Gogoi’s philanthropic work started months after he ended his association with the United Liberation Front of Assam (ULFA) in 1999. Since then, he has started a number of agricultural farms with the active participation of village youths in Tingkhong area of Dibrugarh district. With the help of the local people, Oil India Limited (OIL) and the state government, he has upgraded two government-run health centres and constructed dozens of roads, bridges, schools, community halls etc. Gradually, he grew so popular that people started seeking his help for community welfare projects. Gogoi said he could not have managed what he did without financial assistance from OIL.

A trained ULFA rebel, he was a leader in the outfit’s political wing. “During the height of insurgency in Assam in the early 1990s, my job was to drum up public support for ULFA. I travelled across Assam and also spent time in Myanmar undergoing arms training. I was arrested in 1998 when I visited my Shalmari Dighalia village in Tingkhong. After spending about six months in jail, I was released on bail. However, I didn’t go back to ULFA. Instead, I took to agricultural farming. I loved Nature from the time I was a child,” he said.

Asked if he regretted working for a banned organisation, he said, “I joined the ULFA as there was then a strong wave in its favour. It was a period when Assamese nationalism grew tremendously. Like many others, I too got attracted to it. I thought ULFA alone could change society.

“Now, when I look back, I feel my joining the outfit was not a wrong decision. I feel it is not possible to secure independence by waging an armed movement against the Government of India or its mighty military.

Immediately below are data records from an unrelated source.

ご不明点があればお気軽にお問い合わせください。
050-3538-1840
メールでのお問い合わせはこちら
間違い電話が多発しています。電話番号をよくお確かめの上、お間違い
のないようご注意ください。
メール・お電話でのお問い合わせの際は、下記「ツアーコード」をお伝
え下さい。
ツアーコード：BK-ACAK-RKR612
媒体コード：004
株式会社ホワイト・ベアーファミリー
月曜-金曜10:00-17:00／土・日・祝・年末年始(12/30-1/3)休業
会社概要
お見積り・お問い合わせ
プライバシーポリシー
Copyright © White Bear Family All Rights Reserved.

However, I still endorse the ULFA’s philosophy about unity among communities, its theory of socialism and its fight for liberation of the Assamese for economic self-reliance.”

Gogoi does not take a single penny for the work he does for the eco-tourism project or other community services. He said he grew up in a village atmosphere and his parents always taught him honesty and brotherhood at a tender age. That he is loved and respected by the young and the old alike can be gauged from the fact that several thousand people gheraoed the police station after his arrest 1998 when he was with the ULFA. Even today, they salute him everywhere he goes. But the salutes are out of love and respect, not fear.

In 2003, OIL and the State Institute of Rural Development jointly started a project called ‘Rupantar’. Gogoi got involved as a facilitator. The idea was to form self-help groups and train them to become economically self-reliant. Thousands of families have benefitted from the initiative.

“I will keep working for the people. I have been working selflessly. Everyone (involved with the eco-tourism project) gets paid but I am not. I got job offers from OIL, several tea estates and the Assam Petrochemical Limited but I did not take them up. I want to serve humanity,” he said.

Gogoi is a recipient of the Chief Minister’s Best Community Action Award, OIL’s Young Achiever Award, Rotary Club Vocational Award and Indian Agricultural Research Institute’s Innovative Farmer Award.